Records provided>
========================================

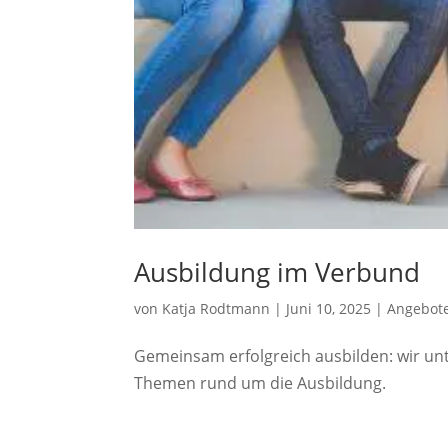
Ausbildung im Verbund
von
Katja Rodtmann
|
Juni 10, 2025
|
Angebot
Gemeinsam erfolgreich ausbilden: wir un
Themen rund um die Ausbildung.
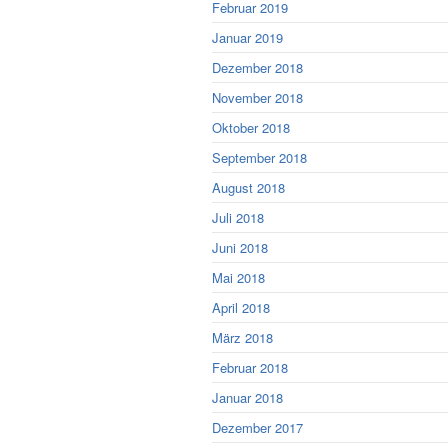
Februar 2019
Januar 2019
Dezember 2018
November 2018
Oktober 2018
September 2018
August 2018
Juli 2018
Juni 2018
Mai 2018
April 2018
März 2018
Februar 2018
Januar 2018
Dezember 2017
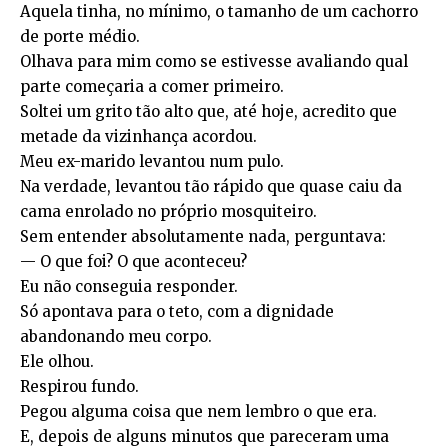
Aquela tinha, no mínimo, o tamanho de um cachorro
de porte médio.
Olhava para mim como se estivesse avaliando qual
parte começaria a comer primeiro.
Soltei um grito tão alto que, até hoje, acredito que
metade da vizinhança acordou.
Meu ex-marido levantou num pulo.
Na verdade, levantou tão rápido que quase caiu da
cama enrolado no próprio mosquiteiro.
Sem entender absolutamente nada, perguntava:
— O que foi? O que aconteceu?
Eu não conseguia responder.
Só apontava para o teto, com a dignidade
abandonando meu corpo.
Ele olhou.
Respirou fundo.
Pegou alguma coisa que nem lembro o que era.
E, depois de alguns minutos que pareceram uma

========================================

Aim of the task> When the line with "metade da vizinhança acordou." is reached in the data above, begin copying, and stop after the line with "Eu não conseguia responder."; copy each line exactly, both ends included.

Answer section>
metade da vizinhança acordou.
Meu ex-marido levantou num pulo.
Na verdade, levantou tão rápido que quase caiu da
cama enrolado no próprio mosquiteiro.
Sem entender absolutamente nada, perguntava:
— O que foi? O que aconteceu?
Eu não conseguia responder.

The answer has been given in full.